Najwa Binshatwan is a Libyan academic and novelist, born in Ajdabiya, Libya, in 1970. She was the first Libyan author to be shortlisted, in 2017, for the International Prize for Arabic Fiction, for her novel The Slave Yards (2016). She has written three other novels: The Horses’ Hair (2007), Orange Content (2008) and Concerto Qurina Eduardo (2022). She was chosen as one of the 39 best Arab authors under the age of 40 by the Beirut39 project (2009-2010) organized by the Hay Festival, and her story ‘The Pool and the Piano’ was included in the Beirut39 anthology. In 2018, Binshatwan won a Banipal fellowship for creative writing. In 2019, her short story collection Serendipity (2019) was longlisted for the Al-Multaqa Short Story Prize, and her collection Catalogue of a Private Life (2018) won the English Pen Translates Award.

Salma Moustafa Khalil is an Egyptian translator and social and political researcher based in London.

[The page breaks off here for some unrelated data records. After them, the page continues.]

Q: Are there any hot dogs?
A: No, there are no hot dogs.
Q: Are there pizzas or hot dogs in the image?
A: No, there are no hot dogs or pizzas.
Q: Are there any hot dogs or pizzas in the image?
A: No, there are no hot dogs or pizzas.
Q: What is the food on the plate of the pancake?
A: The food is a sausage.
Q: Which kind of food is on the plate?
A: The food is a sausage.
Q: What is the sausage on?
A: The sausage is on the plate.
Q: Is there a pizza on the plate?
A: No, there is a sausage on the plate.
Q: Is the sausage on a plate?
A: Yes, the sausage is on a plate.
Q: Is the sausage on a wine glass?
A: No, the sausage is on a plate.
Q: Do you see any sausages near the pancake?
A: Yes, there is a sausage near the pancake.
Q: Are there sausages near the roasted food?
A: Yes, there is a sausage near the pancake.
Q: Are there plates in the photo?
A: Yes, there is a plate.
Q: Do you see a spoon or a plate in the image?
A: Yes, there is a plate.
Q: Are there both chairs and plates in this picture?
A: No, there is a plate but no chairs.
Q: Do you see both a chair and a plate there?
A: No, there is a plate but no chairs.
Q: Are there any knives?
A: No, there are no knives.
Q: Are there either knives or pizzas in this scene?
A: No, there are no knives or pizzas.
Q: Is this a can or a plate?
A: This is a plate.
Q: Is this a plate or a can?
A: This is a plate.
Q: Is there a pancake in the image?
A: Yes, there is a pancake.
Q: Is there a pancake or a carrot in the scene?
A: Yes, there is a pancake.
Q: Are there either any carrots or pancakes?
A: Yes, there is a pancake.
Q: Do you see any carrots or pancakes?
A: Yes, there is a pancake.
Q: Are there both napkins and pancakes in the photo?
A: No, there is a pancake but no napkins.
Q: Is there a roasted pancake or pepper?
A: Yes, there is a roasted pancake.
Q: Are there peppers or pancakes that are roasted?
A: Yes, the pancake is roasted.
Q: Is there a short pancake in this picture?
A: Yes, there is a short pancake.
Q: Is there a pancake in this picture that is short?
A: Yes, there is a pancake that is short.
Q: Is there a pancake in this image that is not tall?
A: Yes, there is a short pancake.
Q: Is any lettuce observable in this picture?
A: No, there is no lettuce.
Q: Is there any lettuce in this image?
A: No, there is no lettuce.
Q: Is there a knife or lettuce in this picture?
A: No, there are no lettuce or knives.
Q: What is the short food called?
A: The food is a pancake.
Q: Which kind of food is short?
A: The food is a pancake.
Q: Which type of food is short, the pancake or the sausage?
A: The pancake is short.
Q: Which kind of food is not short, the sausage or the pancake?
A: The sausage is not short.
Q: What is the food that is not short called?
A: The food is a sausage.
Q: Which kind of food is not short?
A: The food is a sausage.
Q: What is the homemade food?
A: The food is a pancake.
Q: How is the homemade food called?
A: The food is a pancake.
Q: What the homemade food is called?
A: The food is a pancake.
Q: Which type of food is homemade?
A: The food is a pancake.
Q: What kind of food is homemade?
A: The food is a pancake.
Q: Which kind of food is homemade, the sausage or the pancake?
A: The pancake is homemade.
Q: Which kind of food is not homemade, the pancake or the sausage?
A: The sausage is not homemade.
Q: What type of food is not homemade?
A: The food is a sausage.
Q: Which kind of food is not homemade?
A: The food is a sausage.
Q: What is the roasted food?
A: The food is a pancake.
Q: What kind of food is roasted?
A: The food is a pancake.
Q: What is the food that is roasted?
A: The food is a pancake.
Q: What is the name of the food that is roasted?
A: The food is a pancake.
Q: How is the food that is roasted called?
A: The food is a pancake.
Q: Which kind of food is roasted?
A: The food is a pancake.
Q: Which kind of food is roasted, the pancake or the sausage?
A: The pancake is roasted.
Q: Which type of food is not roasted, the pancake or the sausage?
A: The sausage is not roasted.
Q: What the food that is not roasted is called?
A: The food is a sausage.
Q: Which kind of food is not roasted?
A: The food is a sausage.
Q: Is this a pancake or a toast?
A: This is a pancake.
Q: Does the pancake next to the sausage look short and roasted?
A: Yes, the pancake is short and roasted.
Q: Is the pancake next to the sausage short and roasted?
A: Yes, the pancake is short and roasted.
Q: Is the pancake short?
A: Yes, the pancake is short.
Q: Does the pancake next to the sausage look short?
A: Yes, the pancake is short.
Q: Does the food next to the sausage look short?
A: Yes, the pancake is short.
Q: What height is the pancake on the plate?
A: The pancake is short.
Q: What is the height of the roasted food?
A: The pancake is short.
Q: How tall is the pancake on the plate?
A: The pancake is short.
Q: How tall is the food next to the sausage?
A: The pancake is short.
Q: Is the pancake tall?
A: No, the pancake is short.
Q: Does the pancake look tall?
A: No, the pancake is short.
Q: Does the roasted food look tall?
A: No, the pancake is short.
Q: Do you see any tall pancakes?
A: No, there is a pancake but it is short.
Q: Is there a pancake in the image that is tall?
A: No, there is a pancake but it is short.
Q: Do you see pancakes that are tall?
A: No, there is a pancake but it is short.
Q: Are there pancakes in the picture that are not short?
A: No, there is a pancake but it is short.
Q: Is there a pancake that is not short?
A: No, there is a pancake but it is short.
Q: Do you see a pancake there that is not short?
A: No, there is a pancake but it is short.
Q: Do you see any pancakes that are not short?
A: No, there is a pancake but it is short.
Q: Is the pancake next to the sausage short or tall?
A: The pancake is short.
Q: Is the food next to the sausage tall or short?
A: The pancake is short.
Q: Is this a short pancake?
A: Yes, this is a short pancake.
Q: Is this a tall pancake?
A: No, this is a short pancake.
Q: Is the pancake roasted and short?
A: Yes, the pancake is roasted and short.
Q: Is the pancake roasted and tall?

Her translation and research work is focused on gender and minority issues, both in the Arabic-speaking world and among the diaspora across Europe. She is a research associate at the University of Birmingham and the University of Pennsylvania and translator at the Middle East Centre, LSE. Her literary work and interests are aligned with her academic research, where she focuses on empowering the voices of young Arabs everywhere through editorial guidance and translation.